In the listing, copy the lines from the one containing "Von Mitscherlich entdeckte" to the one containing "Spaltung von rechtsdrehender Saccharose ents", both included, character for character.

START Records to process

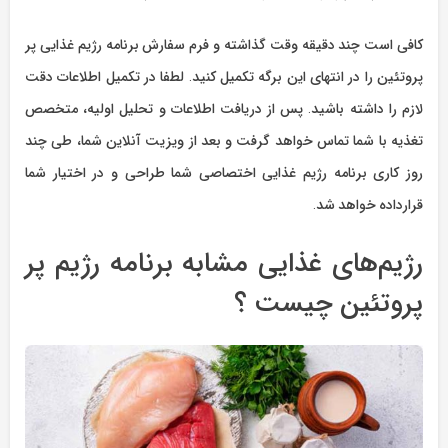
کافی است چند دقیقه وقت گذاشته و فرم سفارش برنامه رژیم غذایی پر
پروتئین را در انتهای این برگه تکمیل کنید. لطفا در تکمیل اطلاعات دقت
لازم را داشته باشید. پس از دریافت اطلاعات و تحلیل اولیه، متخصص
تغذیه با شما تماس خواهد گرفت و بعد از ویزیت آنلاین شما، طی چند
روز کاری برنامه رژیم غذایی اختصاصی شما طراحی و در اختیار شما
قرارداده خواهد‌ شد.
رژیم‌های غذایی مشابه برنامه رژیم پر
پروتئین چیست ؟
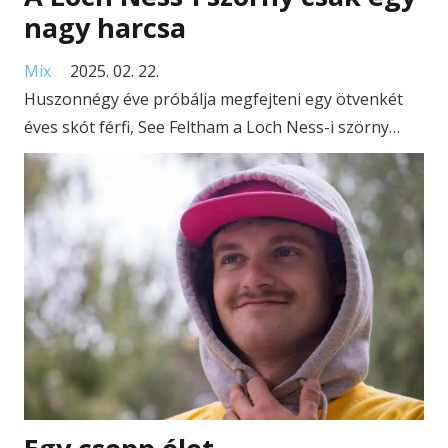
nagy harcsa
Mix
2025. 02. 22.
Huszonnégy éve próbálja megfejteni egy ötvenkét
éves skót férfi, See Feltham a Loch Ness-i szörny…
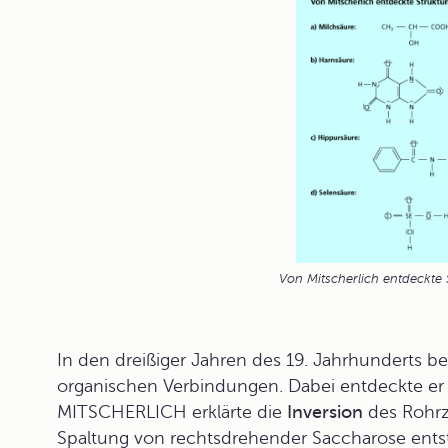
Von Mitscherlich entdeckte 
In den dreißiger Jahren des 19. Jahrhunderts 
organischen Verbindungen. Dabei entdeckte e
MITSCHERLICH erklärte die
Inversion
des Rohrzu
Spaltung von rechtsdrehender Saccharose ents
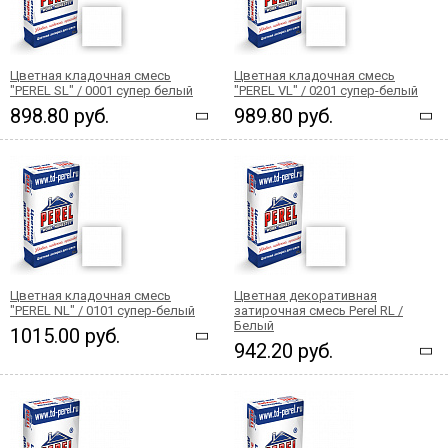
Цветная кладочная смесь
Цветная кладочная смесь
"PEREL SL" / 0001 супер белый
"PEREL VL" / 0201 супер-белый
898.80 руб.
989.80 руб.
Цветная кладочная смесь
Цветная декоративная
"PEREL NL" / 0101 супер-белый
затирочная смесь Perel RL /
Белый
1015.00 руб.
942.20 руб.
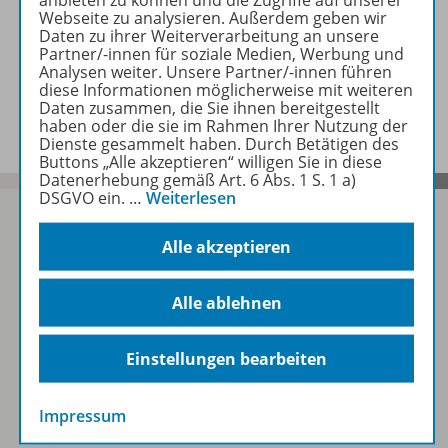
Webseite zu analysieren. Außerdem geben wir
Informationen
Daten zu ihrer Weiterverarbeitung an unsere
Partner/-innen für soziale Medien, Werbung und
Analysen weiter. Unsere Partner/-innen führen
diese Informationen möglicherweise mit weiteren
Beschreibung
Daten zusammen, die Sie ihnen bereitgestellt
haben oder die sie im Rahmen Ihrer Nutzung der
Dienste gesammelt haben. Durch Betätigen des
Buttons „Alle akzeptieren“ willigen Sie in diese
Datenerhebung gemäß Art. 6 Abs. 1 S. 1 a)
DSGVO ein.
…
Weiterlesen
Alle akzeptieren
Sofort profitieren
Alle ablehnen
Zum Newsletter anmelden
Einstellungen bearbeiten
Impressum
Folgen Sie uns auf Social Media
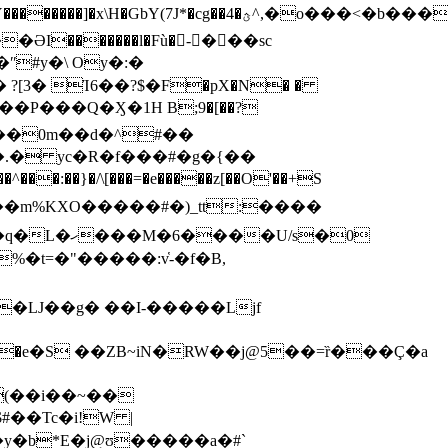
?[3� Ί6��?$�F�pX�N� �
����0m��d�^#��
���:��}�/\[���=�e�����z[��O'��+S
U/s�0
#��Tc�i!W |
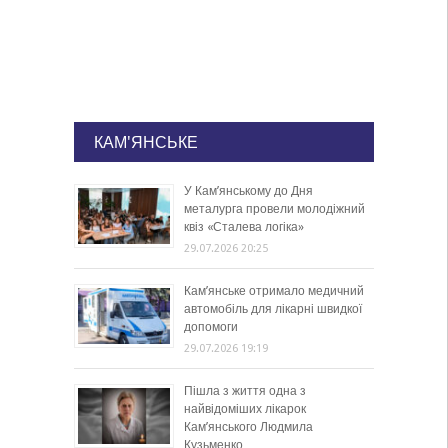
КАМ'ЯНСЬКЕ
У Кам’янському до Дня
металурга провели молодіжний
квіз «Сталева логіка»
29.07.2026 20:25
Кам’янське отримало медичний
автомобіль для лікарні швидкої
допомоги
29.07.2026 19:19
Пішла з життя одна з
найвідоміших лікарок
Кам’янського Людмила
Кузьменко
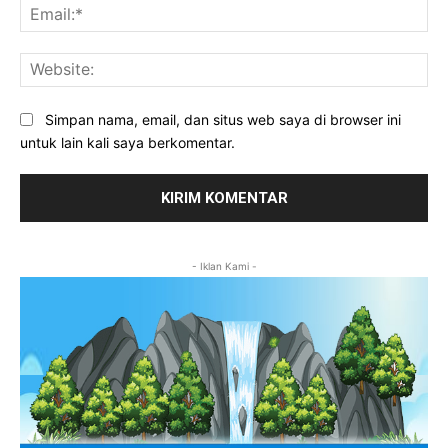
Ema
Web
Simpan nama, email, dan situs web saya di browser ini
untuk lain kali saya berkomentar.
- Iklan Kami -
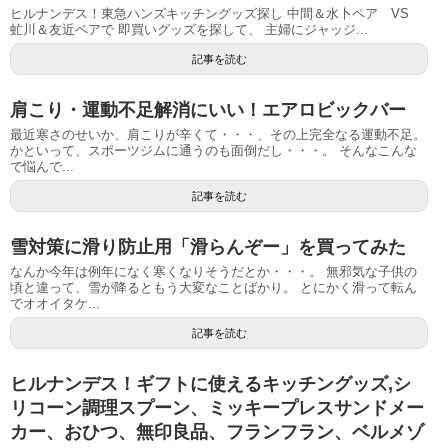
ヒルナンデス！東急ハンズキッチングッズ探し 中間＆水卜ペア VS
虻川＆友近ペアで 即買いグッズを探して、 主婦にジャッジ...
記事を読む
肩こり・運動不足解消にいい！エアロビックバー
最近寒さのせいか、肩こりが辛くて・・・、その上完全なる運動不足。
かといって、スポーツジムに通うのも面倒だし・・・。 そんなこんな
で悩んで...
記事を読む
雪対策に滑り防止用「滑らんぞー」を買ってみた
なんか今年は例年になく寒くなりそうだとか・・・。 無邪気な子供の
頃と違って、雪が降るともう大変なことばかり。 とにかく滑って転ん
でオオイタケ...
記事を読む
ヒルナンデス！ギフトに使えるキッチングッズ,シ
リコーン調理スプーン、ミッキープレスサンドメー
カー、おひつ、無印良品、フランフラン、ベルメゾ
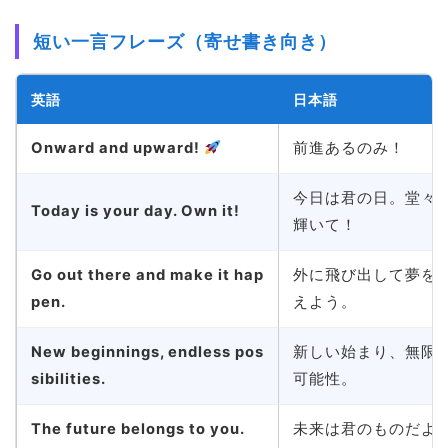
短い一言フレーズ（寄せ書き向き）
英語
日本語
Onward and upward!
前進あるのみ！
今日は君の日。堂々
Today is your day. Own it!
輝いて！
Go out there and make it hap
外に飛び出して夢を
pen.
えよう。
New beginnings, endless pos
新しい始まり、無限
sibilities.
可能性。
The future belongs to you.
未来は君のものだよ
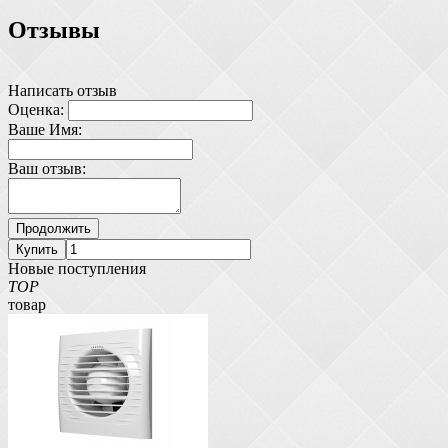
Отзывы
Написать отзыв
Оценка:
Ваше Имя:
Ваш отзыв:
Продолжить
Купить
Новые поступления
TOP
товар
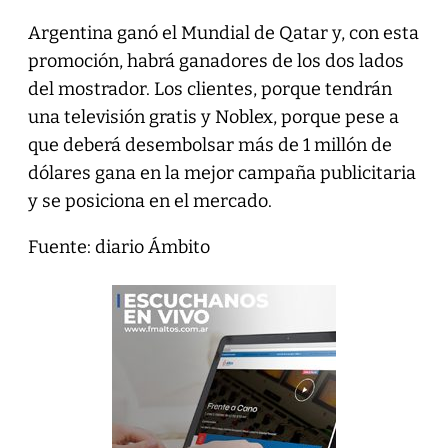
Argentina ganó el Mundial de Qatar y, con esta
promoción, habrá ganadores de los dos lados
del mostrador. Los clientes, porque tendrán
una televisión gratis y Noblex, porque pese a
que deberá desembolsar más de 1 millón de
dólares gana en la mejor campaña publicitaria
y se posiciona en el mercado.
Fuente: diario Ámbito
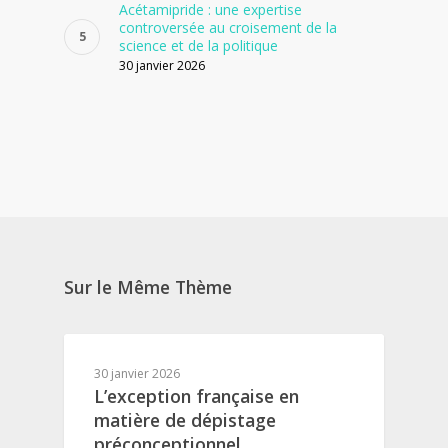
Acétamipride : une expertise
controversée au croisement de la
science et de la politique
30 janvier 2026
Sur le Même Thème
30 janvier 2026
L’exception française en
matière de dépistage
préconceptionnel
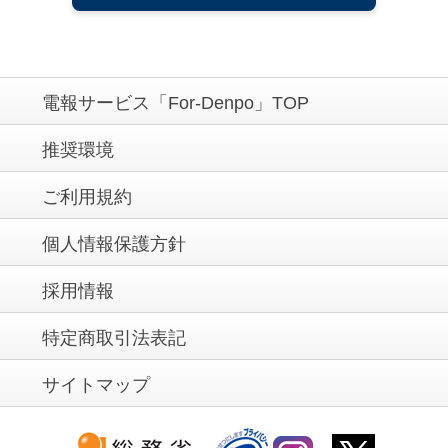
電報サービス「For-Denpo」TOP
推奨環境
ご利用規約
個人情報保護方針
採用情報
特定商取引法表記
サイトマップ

END Records to process

# [Task response]
Von Mitscherlich entdeckte 
In den dreißiger Jahren des 19. Jahrhunderts 
organischen Verbindungen. Dabei entdeckte e
MITSCHERLICH erklärte die
Inversion
des Rohrzu
Spaltung von rechtsdrehender Saccharose ents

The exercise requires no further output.